Brown and Booker, convinced Hawk was a “snitch,” originally discussed beating the specialist up, damaging his car, and breaking some of his other personal property in his room. As the duo’s talks wore on, however, there was agreement that Hawk should be “silenced.”
But that agreement was tenuous and wouldn’t last.
Brown quickly came to doubt the efficacy of their plan – wherein he, while serving as the “staff duty” runner, would sneakily provide Booker a barracks master key, that Booker would stealthily the fatal deed, and then the killer would return the key before anyone noticed it was gone.
“Who’s gonna find out?” Booker pressed his balking co-conspirator. “It’s gonna be four in the morning – dark – ain’t nobody up; ain’t nobody gonna be outside; no one’s gonna find out.”
But Brown still worried about getting caught.
“They aren’t gonna have anything,” Booker continued. “We don’t even know if they can check the locks. They’re not gonna find anything.”
By the end of discussions, Brown was out on the reprisal killing but still in for some violence. He told Booker that a murder was crossing the line because the “punishment should fit the crime” and repeatedly told Booker that the specialist did not, after all, deserve to be “silenced.” As a suggested compromise, Brown told his friend that Hawk should have his jaw broken instead.
Then, after Brown told his girlfriend that he was being kicked out of the Army, his girlfriend broke up with him. Dejected, he spoke with Booker again. This time, the killer was left with the impression that the murder should be completed.

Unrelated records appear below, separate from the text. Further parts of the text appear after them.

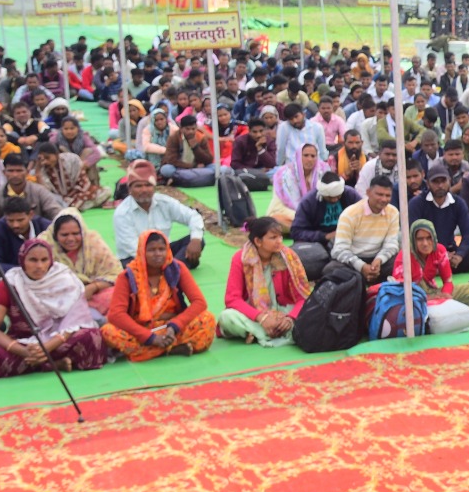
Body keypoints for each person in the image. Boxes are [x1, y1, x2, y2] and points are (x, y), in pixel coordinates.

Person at [0, 238, 106, 379]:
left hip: (60, 341)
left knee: (92, 336)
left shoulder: (65, 279)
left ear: (51, 260)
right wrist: (24, 351)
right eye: (33, 260)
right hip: (23, 343)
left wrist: (47, 347)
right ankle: (52, 364)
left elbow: (74, 323)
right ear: (22, 260)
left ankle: (38, 364)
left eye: (44, 260)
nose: (39, 266)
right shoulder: (10, 283)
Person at [102, 230, 217, 361]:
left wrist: (175, 326)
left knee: (207, 319)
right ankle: (171, 348)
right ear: (142, 252)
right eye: (152, 250)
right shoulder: (128, 276)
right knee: (108, 332)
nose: (157, 254)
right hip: (141, 331)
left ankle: (150, 351)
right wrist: (150, 338)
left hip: (172, 329)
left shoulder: (177, 268)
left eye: (162, 249)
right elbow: (116, 314)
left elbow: (199, 302)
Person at [220, 216, 311, 346]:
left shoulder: (289, 257)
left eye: (280, 236)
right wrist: (261, 318)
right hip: (253, 314)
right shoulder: (241, 259)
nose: (279, 241)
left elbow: (303, 297)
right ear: (258, 241)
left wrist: (290, 318)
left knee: (312, 313)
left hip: (283, 312)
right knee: (227, 317)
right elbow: (232, 299)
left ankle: (258, 333)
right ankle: (275, 332)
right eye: (273, 238)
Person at [111, 173, 206, 267]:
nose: (144, 190)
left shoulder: (164, 202)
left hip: (162, 253)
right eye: (138, 186)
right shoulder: (122, 213)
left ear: (154, 187)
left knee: (196, 240)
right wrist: (157, 261)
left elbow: (193, 216)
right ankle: (175, 268)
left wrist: (195, 240)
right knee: (129, 268)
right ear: (130, 190)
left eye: (148, 185)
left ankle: (171, 268)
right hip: (135, 257)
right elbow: (132, 248)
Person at [48, 210, 122, 319]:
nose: (71, 239)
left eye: (76, 234)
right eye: (64, 235)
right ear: (55, 235)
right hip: (63, 299)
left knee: (117, 295)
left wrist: (94, 287)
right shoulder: (46, 248)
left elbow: (116, 274)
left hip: (93, 295)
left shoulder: (94, 243)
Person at [394, 220, 469, 313]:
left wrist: (445, 294)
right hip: (413, 298)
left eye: (429, 238)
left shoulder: (440, 250)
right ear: (413, 240)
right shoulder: (404, 256)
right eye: (420, 239)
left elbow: (448, 281)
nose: (425, 243)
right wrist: (427, 298)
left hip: (434, 293)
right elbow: (399, 290)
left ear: (434, 237)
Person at [407, 161, 469, 273]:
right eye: (435, 182)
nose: (440, 185)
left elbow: (468, 235)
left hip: (450, 251)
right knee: (409, 259)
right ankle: (439, 268)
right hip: (425, 252)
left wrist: (459, 256)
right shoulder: (416, 203)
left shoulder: (458, 203)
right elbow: (413, 236)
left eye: (443, 181)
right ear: (428, 184)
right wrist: (438, 255)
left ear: (450, 181)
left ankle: (438, 269)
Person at [331, 175, 400, 284]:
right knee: (332, 269)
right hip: (354, 259)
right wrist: (362, 266)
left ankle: (373, 281)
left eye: (388, 195)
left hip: (378, 260)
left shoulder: (393, 212)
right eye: (379, 194)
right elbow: (340, 249)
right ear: (368, 192)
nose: (384, 199)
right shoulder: (350, 214)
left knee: (402, 261)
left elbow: (391, 244)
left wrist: (379, 260)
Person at [0, 152, 64, 227]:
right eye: (11, 171)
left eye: (19, 171)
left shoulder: (40, 192)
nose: (15, 175)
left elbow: (56, 213)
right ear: (4, 172)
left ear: (27, 172)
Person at [0, 196, 50, 286]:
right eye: (10, 220)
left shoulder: (46, 227)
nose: (15, 225)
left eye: (20, 220)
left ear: (31, 215)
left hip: (44, 271)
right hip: (15, 274)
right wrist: (26, 270)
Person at [34, 141, 111, 212]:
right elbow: (46, 193)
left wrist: (74, 197)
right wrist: (37, 174)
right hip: (60, 200)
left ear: (56, 154)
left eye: (48, 158)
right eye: (43, 159)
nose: (46, 161)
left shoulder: (71, 159)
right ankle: (74, 207)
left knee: (106, 191)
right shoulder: (42, 169)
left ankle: (73, 206)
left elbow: (83, 183)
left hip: (79, 194)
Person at [269, 142, 328, 230]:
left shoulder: (323, 172)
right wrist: (302, 216)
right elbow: (278, 208)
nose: (309, 159)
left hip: (314, 215)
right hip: (290, 213)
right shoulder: (284, 175)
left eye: (313, 156)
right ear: (298, 156)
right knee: (275, 221)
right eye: (306, 155)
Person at [159, 114, 216, 188]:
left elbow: (209, 159)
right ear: (181, 128)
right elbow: (172, 160)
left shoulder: (201, 137)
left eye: (193, 129)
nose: (191, 132)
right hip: (181, 168)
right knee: (166, 169)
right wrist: (193, 166)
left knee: (215, 168)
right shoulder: (174, 138)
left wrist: (195, 148)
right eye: (187, 129)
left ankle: (178, 179)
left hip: (199, 169)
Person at [229, 117, 278, 191]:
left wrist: (260, 149)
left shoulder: (269, 141)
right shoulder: (240, 141)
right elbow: (235, 163)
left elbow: (271, 164)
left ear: (265, 130)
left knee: (278, 170)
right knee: (225, 170)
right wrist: (254, 171)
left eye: (261, 131)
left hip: (264, 172)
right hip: (245, 171)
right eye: (255, 132)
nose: (258, 135)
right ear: (249, 131)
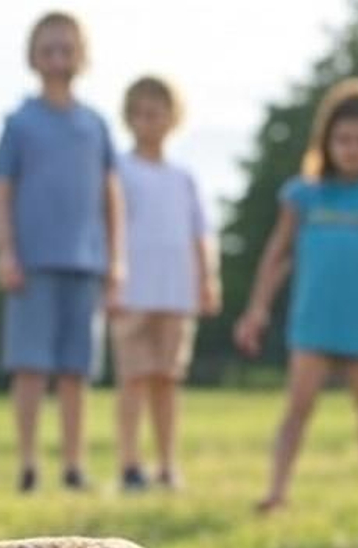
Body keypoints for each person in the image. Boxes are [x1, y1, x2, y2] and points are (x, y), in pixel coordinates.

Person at [233, 77, 358, 515]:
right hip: (314, 319)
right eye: (343, 139)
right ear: (326, 141)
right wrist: (257, 308)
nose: (353, 148)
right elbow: (277, 253)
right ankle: (277, 490)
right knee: (298, 407)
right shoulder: (304, 194)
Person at [0, 10, 124, 492]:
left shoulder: (96, 125)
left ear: (82, 55)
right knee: (30, 367)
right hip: (32, 263)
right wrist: (6, 250)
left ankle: (74, 465)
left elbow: (112, 194)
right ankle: (28, 464)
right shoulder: (19, 122)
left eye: (66, 48)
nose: (57, 57)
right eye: (48, 48)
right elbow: (2, 189)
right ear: (33, 56)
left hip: (86, 262)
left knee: (76, 370)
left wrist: (117, 259)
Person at [111, 75, 219, 492]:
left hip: (177, 290)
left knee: (167, 379)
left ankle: (167, 463)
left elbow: (200, 232)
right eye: (138, 114)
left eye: (155, 113)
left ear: (172, 118)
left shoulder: (184, 177)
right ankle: (129, 465)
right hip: (132, 290)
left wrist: (207, 278)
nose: (147, 121)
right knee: (133, 379)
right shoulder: (119, 170)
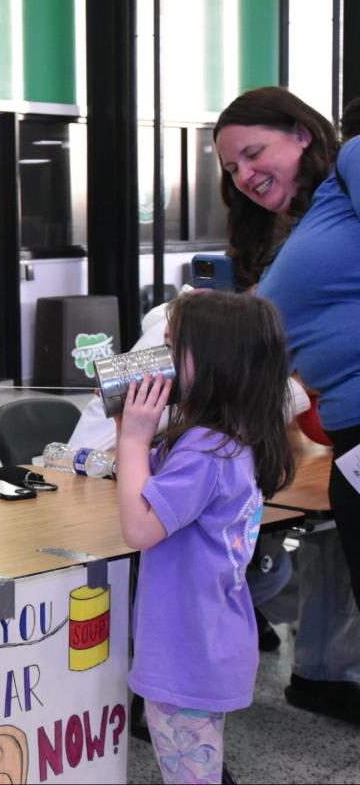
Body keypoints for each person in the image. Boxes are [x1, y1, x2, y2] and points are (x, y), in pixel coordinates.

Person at [215, 86, 360, 723]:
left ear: (302, 133)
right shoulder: (302, 226)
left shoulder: (353, 161)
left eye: (253, 152)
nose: (244, 175)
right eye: (231, 168)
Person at [116, 290, 295, 785]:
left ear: (218, 361)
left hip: (185, 649)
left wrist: (133, 438)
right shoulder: (229, 435)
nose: (160, 359)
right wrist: (127, 427)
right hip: (210, 637)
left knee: (190, 773)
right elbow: (150, 488)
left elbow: (138, 526)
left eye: (174, 346)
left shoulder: (205, 450)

On the night of the killing, the pair went to the McDonald’s drive-thru, smoked marijuana, and discussed “life and existentialism,” settling on a version of the French philosophy that says “things don’t matter and you can do anything,” Brown’s plea agreement notes.
Right after midnight on June 17, 2020, Booker illegally entered Fort Stewart by walking around concrete barriers at the commercial vehicle entrance. Then he traveled a mile on foot before reaching the barracks. Booker’s plea agreement notes that he probably “somehow caused Hawk to open his door from the inside.”
Hawk tried to put up a fight. For naught.
After a lengthy struggle, Hawk was dead. Booker stabbed him with a blade in the brain, lungs, and kidney. A three-inch gash across his throat, medical examiners wrote, was the fatal blow. During the fight, Booker accidentally cut his own hand, and was bleeding as he left.
Brown would later tell investigators that he heard the tussle but that he thought Hawk was just exercising or moving furniture.
Booker was arrested within hours of the slaying.
Brown was indicted and arrested in April 2021.
“The guilty pleas of these two defendants firmly establish their culpability in the despicable murder of a former fellow soldier in retaliation for performing his duties as a service member,” said U.S. Attorney David Estes, a retired U.S. Army Colonel. “They will now be held accountable for their bloody conspiracy.”
A GoFundMe campaign by and for Hawk’s family said loved ones were “devastated” by his death.
“The heinous murder of Austin has left his family devastated. They are in disbelief to find out their beloved son was murdered by his fellow servicemen. No family should have to endure what Austin’s family have had to go through,” Austin Hawk’s family said. “It is unimaginable to realize your child who is serving his country would be murdered by the very people who he called his brothers.”
If a judge accepts his plea, Brown faces between 198 and 240 months in federal prison.